═════ EXTRACTED TEXT

I feel like I’ve seen a lot of the world in my relatively short life. I’ve hiked, camped, climbed, and adventured plenty on most of the continents. I’ve gone to some pretty remote places and seen some pretty remarkable stuff, but I’ve rarely been as connected to the earth as much as I’ve been in the past week. Being plucked from my daily life, the mayhem of a modern age, and then dropped into a boat with a handful of other guys on the open ocean, partly in the name of adventure and exploration, but more poignantly perhaps in the name of togetherness, and of shared, limited resources really, really hits home.
And that’s exactly Mike Horn’s goal. With the Pangaea project (a word that takes its name from the single land mass that was Earth before its continents divided) Mike Horn and his sponsor Officine Panerai seek to educate and create an experience that intimately reminds everyone that comes on board–through a highly competitive, selective process–that we are all in this together. Whether he’s hosting his youth education program with kids from every continent, or he’s hosting dignitaries and world leaders on board, Mike shrinks the world into a 105 foot boat, and everyone aboard must share and collaborate around consumption of food, water, energy–and dealing with waste–without a choice.

══════════
═════ DATASET

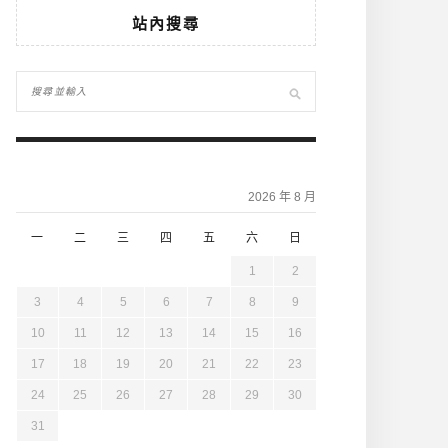
站內搜尋
2026 年 8 月
一
二
三
四
五
六
日
1
2
3
4
5
6
7
8
9
10
11
12
13
14
15
16
17
18
19
20
21
22
23
24
25
26
27
28
29
30
31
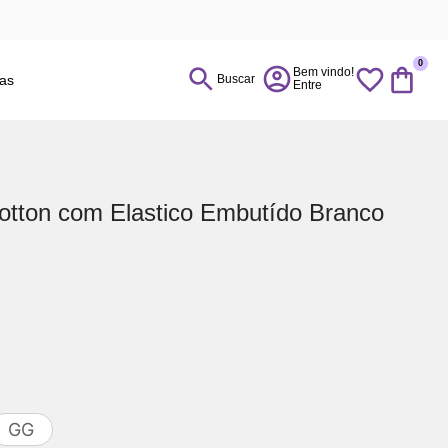
0
ias
Buscar
tton com Elastico Embutído Branco
GG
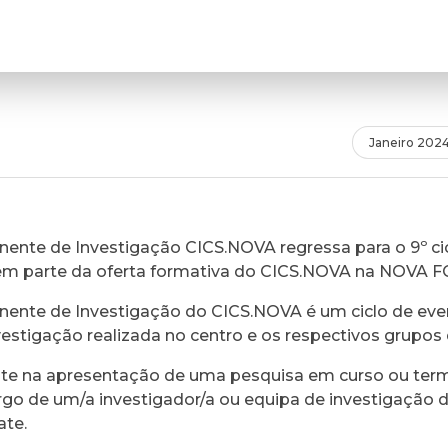
Janeiro 202
ente de Investigação CICS.NOVA regressa para o 9º cic
em parte da oferta formativa do CICS.NOVA na NOVA 
ente de Investigação do CICS.NOVA é um ciclo de eve
vestigação realizada no centro e os respectivos grupos 
ste na apresentação de uma pesquisa em curso ou ter
rgo de um/a investigador/a ou equipa de investigação 
ate.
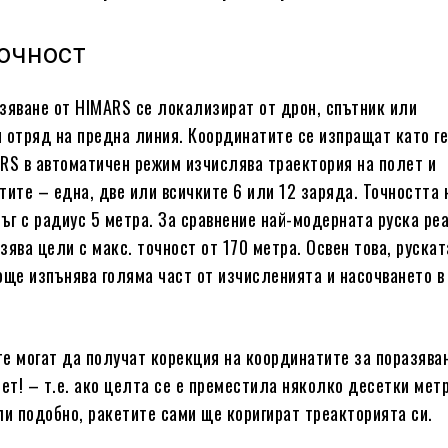
очност
зяване от HIMARS се локализират от дрон, спътник или
 отряд на предна линия. Координатите се изпращат като ге
RS в автоматичен режим изчислява траектория на полет и
тите – една, две или всичките 6 или 12 заряда. Точността 
ръг с радиус 5 метра. За сравнение най-модерната руска ре
зява цели с макс. точност от 170 метра. Освен това, рускат
още изпънява голяма част от изчисленията и насочването в
е могат да получат корекция на координатите за поразява
лет! – т.е. ако целта се е преместила няколко десетки метр
ли подобно, ракетите сами ще коригират треакторията си.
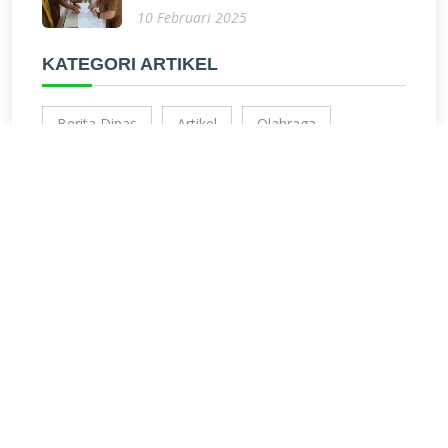
10 Februari 2025
KATEGORI ARTIKEL
Berita Dinas
Artikel
Olahraga
Inspirasi
Internasional
Teknologi Informasi
Pengumuman
DINAS PENDIDIKAN KOTA
JAMBI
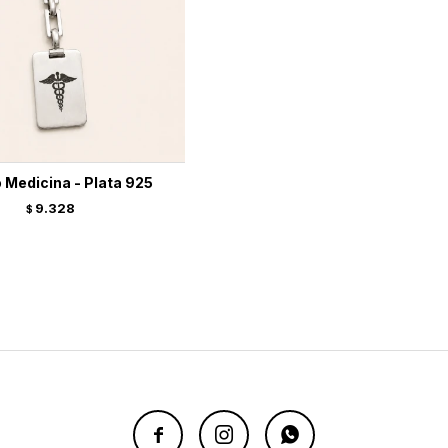
 Medicina - Plata 925
9.328
$



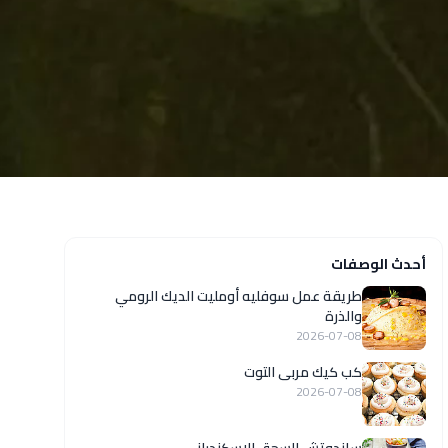
أحدث الوصفات
طريقة عمل سوفليه أومليت الديك الرومي
والذرة
2026-07-08
كب كيك مربى التوت
2026-07-08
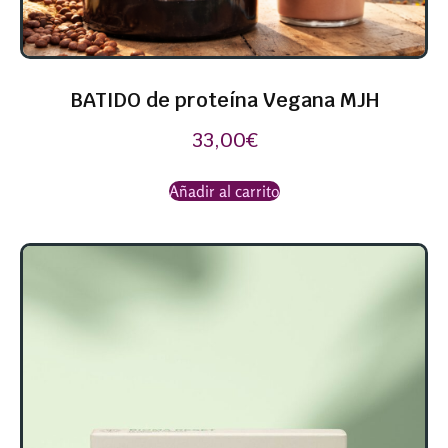
BATIDO de proteína Vegana MJH
33,00
€
Añadir al carrito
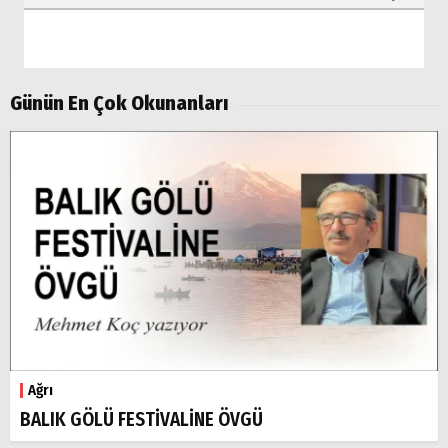
Günün En Çok Okunanları
Ağrı
BALIK GÖLÜ FESTİVALİNE ÖVGÜ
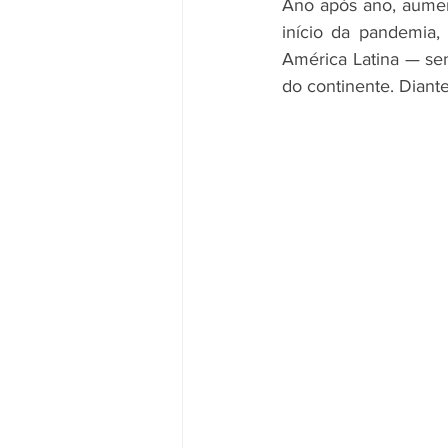
Ano após ano, aumen
início da pandemia,
América Latina — se
do continente. Diante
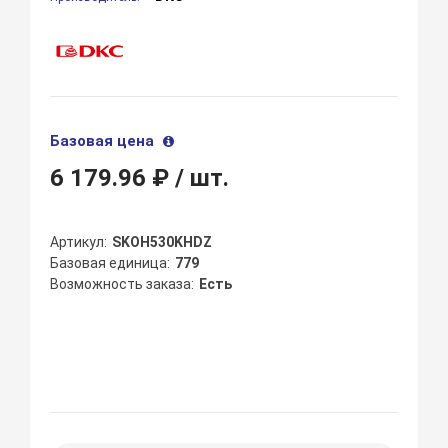
Базовая цена
6 179.96 ₽
/ шт.
Артикул
SKOH530KHDZ
Базовая единица
779
Возможность заказа
Есть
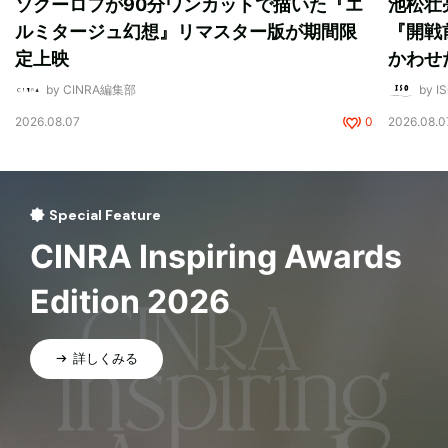
ソクーロフが90分ワンカットで描いた『エ
池松壮
ルミタージュ幻想』リマスター版が期間限
『開戦
定上映
かわせ
by CINRA編集部
by I
2026.08.07
0
2026.08.0
Special Feature
CINRA Inspiring Awards
Edition 2026
詳しくみる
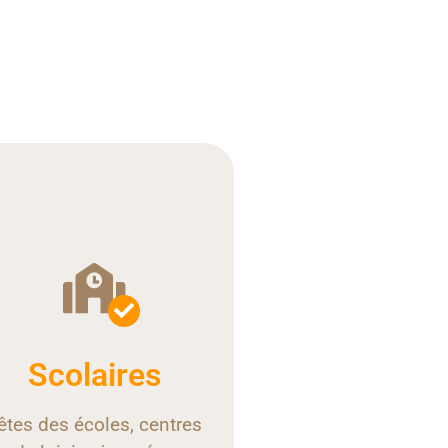
Scolaires
êtes des écoles, centres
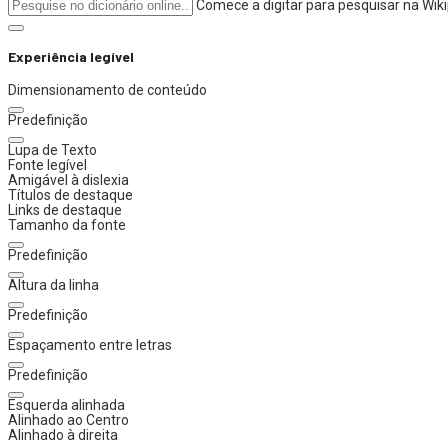
Comece a digitar para pesquisar na Wik
Experiência legível
Dimensionamento de conteúdo
Predefinição
Lupa de Texto
Fonte legível
Amigável à dislexia
Títulos de destaque
Links de destaque
Tamanho da fonte
Predefinição
Altura da linha
Predefinição
Espaçamento entre letras
Predefinição
Esquerda alinhada
Alinhado ao Centro
Alinhado à direita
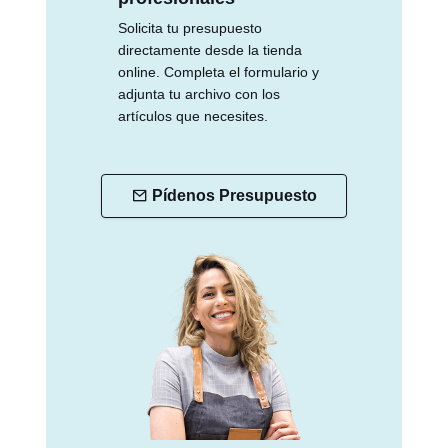
Solicita tu presupuesto
directamente desde la tienda
online. Completa el formulario y
adjunta tu archivo con los
artículos que necesites.
Pídenos Presupuesto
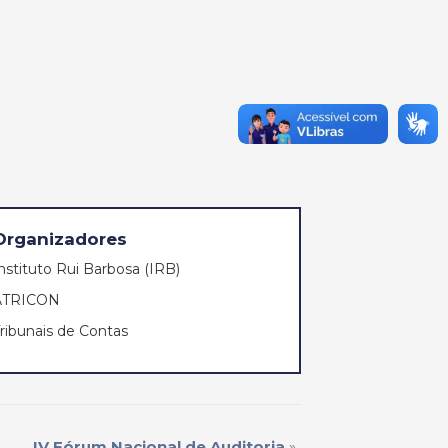
Organizadores
nstituto Rui Barbosa (IRB)
ATRICON
ribunais de Contas
IV Fórum Nacional de Auditoria
»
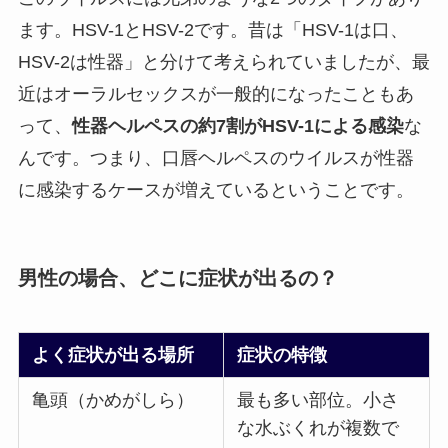
ます。HSV-1とHSV-2です。昔は「HSV-1は口、
HSV-2は性器」と分けて考えられていましたが、最
近はオーラルセックスが一般的になったこともあ
って、
性器ヘルペスの約7割がHSV-1による感染
な
んです。つまり、口唇ヘルペスのウイルスが性器
に感染するケースが増えているということです。
男性の場合、どこに症状が出るの？
よく症状が出る場所
症状の特徴
亀頭（かめがしら）
最も多い部位。小さ
な水ぶくれが複数で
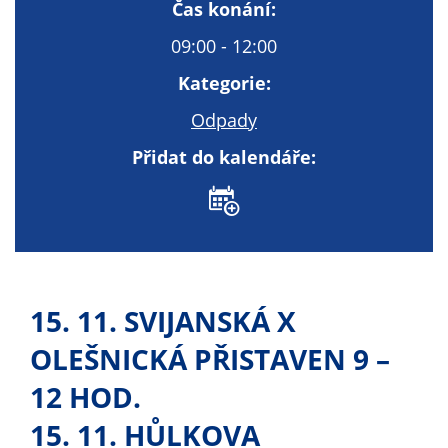
Technické
Čas konání:
cookies
09:00 - 12:00
Technické
cookies jsou
Kategorie:
nezbytné pro
Odpady
správné
fungování
Přidat do kalendáře:
webu a všech
funkcí, které
nabízí.
Nepožadujeme
Váš souhlas s
využitím
15. 11. SVIJANSKÁ X
technických
cookies na
OLEŠNICKÁ PŘISTAVEN 9 –
našem webu. Z
tohoto důvodu
12 HOD.
technické
15. 11. HŮLKOVA
cookies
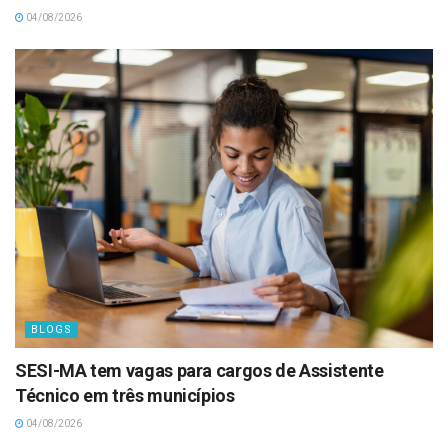
04/08/2026
BLOGS
SESI-MA tem vagas para cargos de Assistente
Técnico em três municípios
04/08/2026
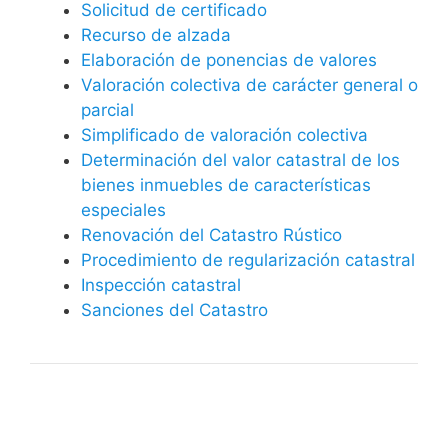
Solicitud de certificado
Recurso de alzada
Elaboración de ponencias de valores
Valoración colectiva de carácter general o
parcial
Simplificado de valoración colectiva
Determinación del valor catastral de los
bienes inmuebles de características
especiales
Renovación del Catastro Rústico
Procedimiento de regularización catastral
Inspección catastral
Sanciones del Catastro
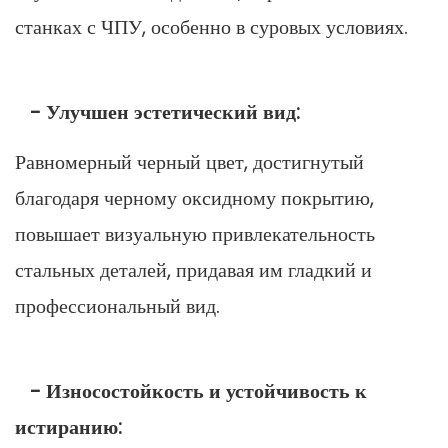
станках с ЧПУ, особенно в суровых условиях.
- Улучшен эстетический вид:
Равномерный черный цвет, достигнутый
благодаря черному оксидному покрытию,
повышает визуальную привлекательность
стальных деталей, придавая им гладкий и
профессиональный вид.
- Износостойкость и устойчивость к
истиранию:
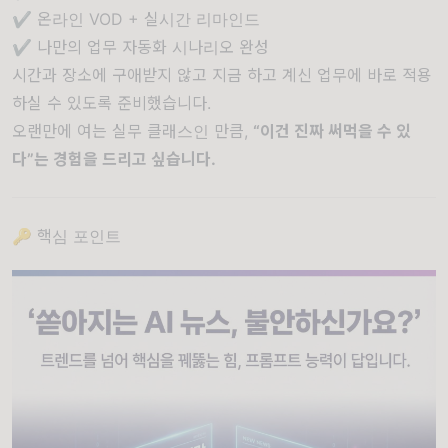
✔ 온라인 VOD + 실시간 리마인드
✔ 나만의 업무 자동화 시나리오 완성
시간과 장소에 구애받지 않고 지금 하고 계신 업무에 바로 적용
하실 수 있도록 준비했습니다.
오랜만에 여는 실무 클래스인 만큼,
“이건 진짜 써먹을 수 있
다”는 경험을 드리고 싶습니다.
🔑 핵심 포인트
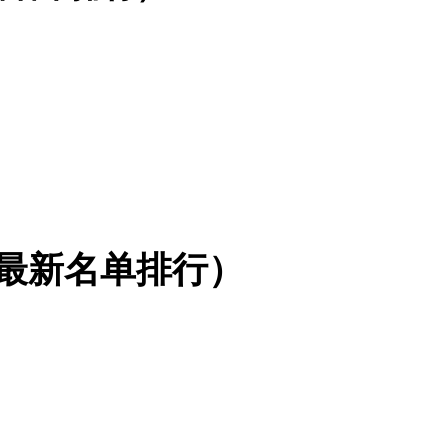
最新名单排行）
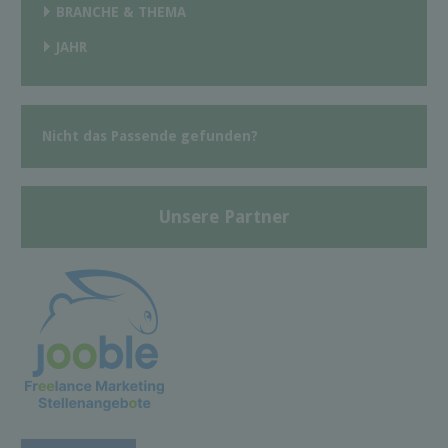
BRANCHE & THEMA
JAHR
Nicht das Passende gefunden?
Unsere Partner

══════════

▶ **JOB ITEM A**: According to the text on the Pangaea project, what company sponsors Mike Horn's project?
▶ **JOB ITEM B**: Resume the account of the Pangaea voyage from where it stops.

▶ **TASK RESPONSE A**: Officine Panerai.

▶ **TASK RESPONSE B**:
Mike says of himself, “I’m not a tree hugger. This is about our ability to live on this Earth and follow our own dreams, whatever they might be.” The Pangaea project is clearly more than a boat and an environmental message. In just a handful of days on board, I’ve learned that Pangaea is about creating and sharing a vision–it’s a manifestation of embracing individual creativity and expression while living amidst one another and the world. From simply “living your dreams” to pragmatically having enough space, food, water–and specifically sustainable energy–to make such living possible in the most practical terms, there is clearly work to be done. And while it’s not always easy to motivate, the results are unequivocally worth the effort.
There’s no two ways about it: in the most acute manner, the Pangaea is a magical metaphor for the world. On one hand, it’s a living, breathing reminder that we need to act sustainably around our basic human needs. On the other hand, we must do so not simply for the sake of having a cause, but rather to provide for us a place–and a framework–where we can live out our dreams.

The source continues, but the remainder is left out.